With this fourth tranche, the government will have aleady approved the use of €84.5 billion of guarantees, of which about €60 billion correspond to those for SMEs and self-employed. The approval of this tranche earmarked entirely for SMEs and self-employed follows the approval of another two for the same amount on April 10th and March 24th. However, only the last two have focused exclusively on loans to SMEs and self-employed, while the first tranche was divided equally between guarantees for loans to large companies and for SMEs. On May 5, the government also approved another tranche of guarantees amounting to €24.5 billion for SMEs (€10 billion), large companies (€10 billion), promissory notes negotiated on the domestic market ( €4 billion) and a small part ( €500 Bn) for other types of guarantee corporations.
As we have mentioned in the past, we believe the Spanish government’s line of guarantees supports the quality of Spanish banks’ assets in the context of the general economic package. In particular, it ensures that the liquidity of the corporate sector does not dry up as a result of the foreseeable economic slowdown due to the quarantine measures imposed in Spain. As is the case of packages launched by other European governments, Spain’s guarantee line, in combination with the ECB measures providing abundant cheap liquidity, is proving to be very effective. It is achieving the objective of ensuring the flow of credit to the economy in relatively stable financial conditions. According to ECB data, corporate lending in Spain grew by 2.1% in March 2020, after several years of decline, with the exception of a few short periods when it was around 0%. Meanwhile Spanish banks increased their net lending from the ECB by €26 billion.
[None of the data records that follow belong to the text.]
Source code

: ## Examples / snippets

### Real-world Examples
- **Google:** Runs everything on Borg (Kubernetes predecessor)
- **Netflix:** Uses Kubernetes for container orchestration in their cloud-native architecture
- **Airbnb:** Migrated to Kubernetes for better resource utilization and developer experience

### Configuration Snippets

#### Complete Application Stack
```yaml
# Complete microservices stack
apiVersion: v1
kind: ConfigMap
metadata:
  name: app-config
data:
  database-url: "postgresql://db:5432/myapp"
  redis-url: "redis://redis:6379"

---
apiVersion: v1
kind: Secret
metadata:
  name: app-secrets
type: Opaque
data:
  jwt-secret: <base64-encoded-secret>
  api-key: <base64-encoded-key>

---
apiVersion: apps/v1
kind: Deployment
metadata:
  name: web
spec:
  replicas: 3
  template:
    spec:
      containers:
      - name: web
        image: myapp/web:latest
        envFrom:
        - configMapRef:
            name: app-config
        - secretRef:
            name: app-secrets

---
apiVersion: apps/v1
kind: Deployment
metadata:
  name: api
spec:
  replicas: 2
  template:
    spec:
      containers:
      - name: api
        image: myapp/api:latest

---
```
The data for the first quarter published by the banks on the growth of corporate loans (which therefore includes the months prior to the availability of the public aid package) suggests that growth at some institutions exceeds the system average indicated by the ECB. (For example, loans granted to companies in Q1’20 grew by 9.1% a year at Bankia, 6.9% a year at Bankinter and 3.1% a year at CaixaBank). Meawhile, lending rates to these companies remained relatively stable in Spain, at 1.7% in March, according to the ECB. These trends can be expected to continue, as the government releases the remaining part of the guarantee line. Given that the changes introduced by the ECB in March regarding the rules on collateral make loans guaranteed by the government eligible for discounting in central bank instruments, lenders will continue to benefit from cheap financing for this type of loan.
It should also be noted that since over 80% of the total earmarked in the economic support package has already been allocated in just three months, there could be additional demand for corporate credit beyond the limit of the existing government guarantee line. That said, this may not be fully met by the banking system if it does not benefit from government support.